CSE media briefing insists on finding ways to re-engage the US in climate change negotiations and setting up a democratic framework with right incentives and disincentives for rich and poor alike
There should be no talk of commitments by developing countries towards mitigating climate change until the negotiators of the Eight Conference of Parties (CoP-8) to the United Nations Framework Convention on Climate Change (UNFCCC) find a way to deal with the world’s biggest polluter, the United States of America. According to the Centre for Science and Environment (CSE), this is the only way to ensure that the world moves towards just economic and environmental governance.
In a well-attended CSE media briefing at the India Habitat Centre, Lodi Road, New Delhi, on Tuesday a day before the inauguration of the CoP-8 in the Capital, Sunita Narain, director, CSE, argued that the success of CoP-8 will be largely determined by whether the negotiators succeed in re-engaging the US, the world’s heaviest polluter, which is resisting all efforts to take responsibility for its enormous emissions and rejecting multilateralism in the global climate change negotiations.
"The US and all industrialised countries will have to begin to put into place policies to reduce their emissions before they can coerce developing countries into emission commitments," she said, "It is now payback time for industrialised countries, who have all overdrawn on the earth’s natural capital to feed their industrial growth."
Anju Sharma, co-ordinator, Global Environment Governance Unit, CSE, emphasised that what is urgently needed is "to move from carbon energy to renewable energy or the world stands in danger of being locked into carbon for another century. The only option left is to transit to a zero-carbon system." She, however, cautioned against policy instruments like the Clean Development Mechanism (CDM) designed by industralised countries under the Kyoto Protocol to aid in this process.
"Under the CDM, developed countries can invest in clean energy projects in developing countries to help reduce the amount of carbon dioxide in the atmosphere. But these are just ploys that puts our atmosphere up for trade and profit as these countries only bear the step-up costs towards clean technology and not the actual costs and even claim trading credits for it"

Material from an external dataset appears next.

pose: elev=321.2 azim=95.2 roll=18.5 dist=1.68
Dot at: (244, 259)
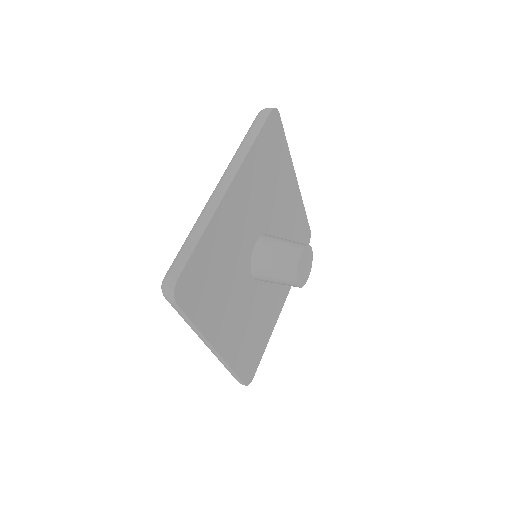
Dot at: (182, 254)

In the Delhi Declaration, India and the developing countries should insist "all technology transfer from the North to the South be in frontline renewable technologies." Otherwise it would mean the use of CDM by industrialised countries as a cheap way to meet their targets without making any changes to cut down emissions in their own countries, Sharma maintained.
Touching on the issue of the use of sinks under CDM (at the CoP-7 in Marrakech, it was agreed that industrialised countries could use credits from sinks, i.e. land, forests and oceans which absorb carbon dioxide and act as reservoirs, towards meeting up to one per cent of their reduction targets), Sharma dismissed it as "controversial" and "complex" in terms of procedure.
India should take a firm position in CoP-8 to restrict such projects to local communities, as sink projects are currently the only means of ensuring that poor communities benefit from emissions trading, she added.